The Museo Histórico Militar de Cartagena (Historical Military Museum of Cartagena) is a military museum dedicated to Spanish Army History. It is located in Cartagena, Spain.

==The Building==

The building was originally rectangular in shape. It had an area of 17,302 m2, formed by four pavilions and a central one that divided it into two bodies with its two courtyards. The Patio of Weapons or Ironworks is the one that is totally conserved.

The first body of the current building is used by the Municipal Archive of Cartagena, the rest is the Museum.

==History of the building==

It was designed by the architect Mateo Vodopich and built between 1777 and 1786.

==Units==

- Royal Artillery Park, 1786-1802
- 2nd Department of Artillery Armoury Workshop, 1802-1867
- Command Headquarters and Coast Artillery Park, 1867-1924
- Coastal Artillery Regiment, 1924-1984
- Anti-aircraft Artillery Regiment number 73, 1984-1996
- Museum of Artillery, 1997

==Wars==

- War of the Spanish Independence | War of the Independence, 1808-1814
- First site of the Plaza, Trienio Liberal, General Torrijos, 1823
- Second site of the Plaza, 'Esparterista uprising', General Ruíz Martínez, 1844
- Third site of the Plaza, Cantonal uprising, General Contreras, 1873-1874
- Spanish Civil War, 1936-1939

==The museum==

Inaugurated on June 11, 1997 by Mr.
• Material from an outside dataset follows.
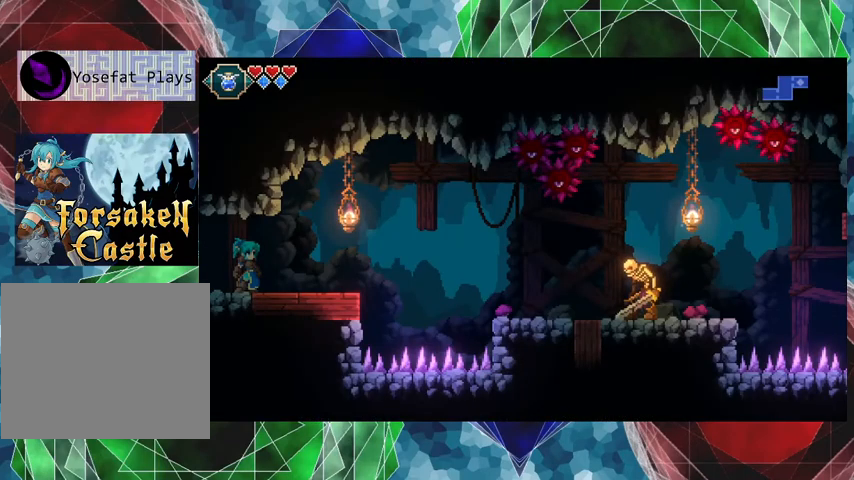
{"buttons": [], "left_stick": "center", "events": []}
Alfonso Pardo de Santayana y Coloma, General Chief of the Maneuver Force and the Military Region of Levante, it is a Delegated Section of the Historical Military Museum of Seville. It is distributed in several rooms and two floors, with an exhibiting surface of about 3520 m2 around a central courtyard, and covers the history of the different arms of the Army, focusing especially on the Artillery weapon.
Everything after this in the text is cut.